Universities need superfast computer networks now more than ever—to connect to global satellite campuses, to participate in international research, and to build better ties with communities near their campuses by providing broadband access—but a slew of financial and cultural obstacles stand in the way of their development.

That was the message of H. David Lambert, the new president and chief executive of the Internet2 college networking group, at its member meeting today in Atlanta. Mr. Lambert was appointed to the job at Internet2 in July, and he comes to the organization after serving as Georgetown University’s vice president for information services.

He touted the group’s big new project to bring broadband to communities, which received $62.5-million in federal stimulus money, calling it an important political tool to convince lawmakers that universities play a useful role worthy of support. As he put it, the project will start “the process of reconnecting universities to communities.”

“If we can do that, I guarantee it will make a difference when we go fight public funding battles,” he said. “This may be the best thing that’s happened since the Morrill Land-Grant Act,” which established public universities.

He identified many challenges, however, including a need for better cooperation among various national and regional university networking projects. “We have got to get our ecosystem healed,” he said, though he admitted, “I don’t know what all the answers are.”

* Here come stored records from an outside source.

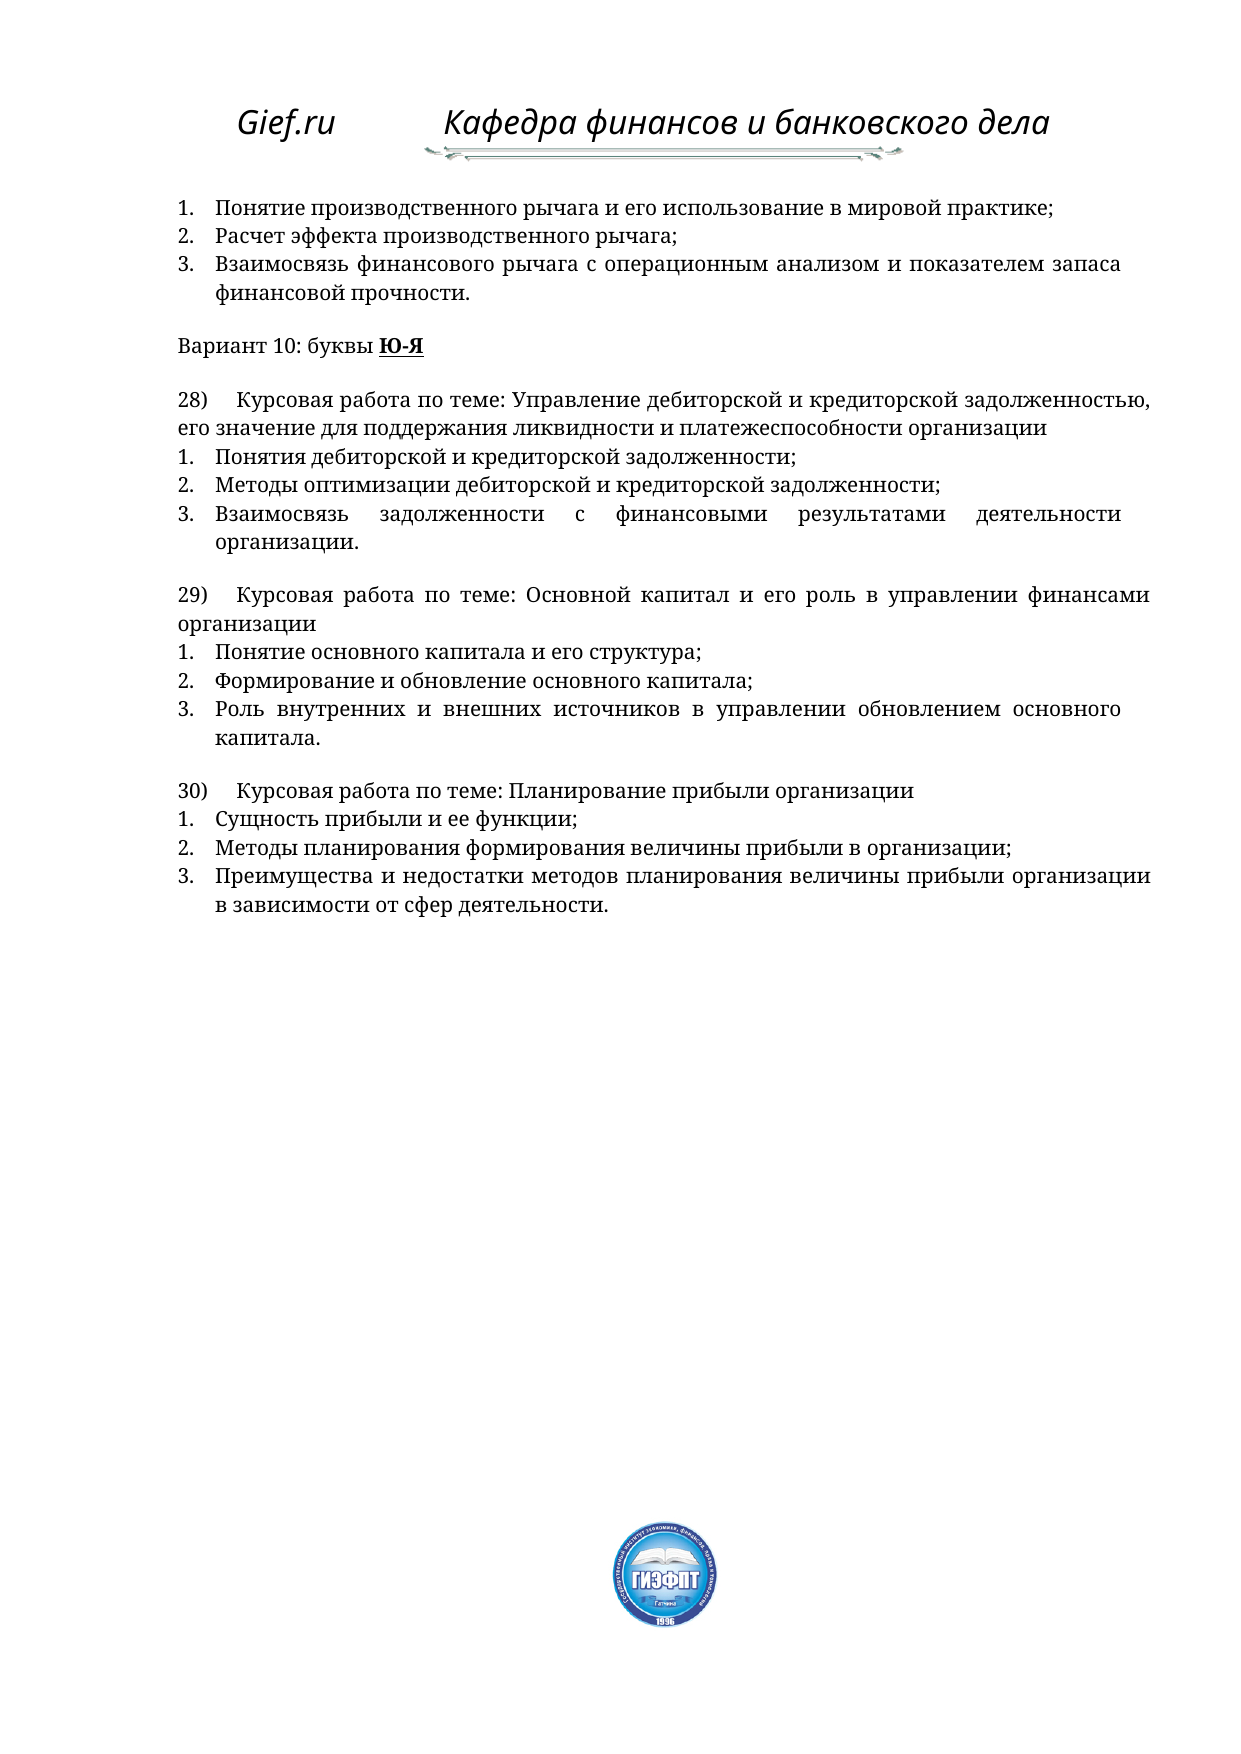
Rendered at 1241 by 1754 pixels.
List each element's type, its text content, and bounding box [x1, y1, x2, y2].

list Понятия дебиторской и кредиторской задолженности; [177, 442, 1122, 470]
text Вариант 10: буквы Ю-Я [177, 331, 1152, 360]
picture [608, 1517, 721, 1631]
list Сущность прибыли и ее функции; [177, 804, 1152, 833]
list Курсовая работа по теме: Основной капитал и его роль в управлении финансами организации [177, 581, 1152, 637]
picture [422, 144, 907, 168]
list Курсовая работа по теме: Планирование прибыли организации [177, 776, 1152, 804]
list Понятие производственного рычага и его использование в мировой практике; [177, 193, 1122, 221]
list Взаимосвязь задолженности с финансовыми результатами деятельности организации. [177, 499, 1122, 556]
list Формирование и обновление основного капитала; [177, 666, 1122, 694]
list Преимущества и недостатки методов планирования величины прибыли организации в зависимости от сфер деятельности. [177, 861, 1152, 918]
list Роль внутренних и внешних источников в управлении обновлением основного капитала. [177, 694, 1122, 751]
list Методы планирования формирования величины прибыли в организации; [177, 833, 1152, 861]
list Расчет эффекта производственного рычага; [177, 221, 1122, 249]
list Взаимосвязь финансового рычага с операционным анализом и показателем запаса финансовой прочности. [177, 249, 1122, 306]
list Курсовая работа по теме: Управление дебиторской и кредиторской задолженностью, его значение для поддержания ликвидности и платежеспособности организации [177, 385, 1152, 442]
list Методы оптимизации дебиторской и кредиторской задолженности; [177, 470, 1122, 499]
list Понятие основного капитала и его структура; [177, 637, 1122, 666]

Globalization of higher education was a major theme of his remarks as well. “Universities are recognizing that they have to compete globally,” he said in his keynote address, which was streamed online, noting that American colleges and universities now collectively have more than 160 campuses overseas. “To do business at a distance means you become very dependent on technology infrastructure,” he said.

He ended his talk by reminded his colleagues that colleges and universities played a key role in building the Internet, and argued that people in academe should remain leaders. “We have to think about how we get back in that leading edge—how we drive the innovation that affects the Internet moving forward rather than being driven by it.”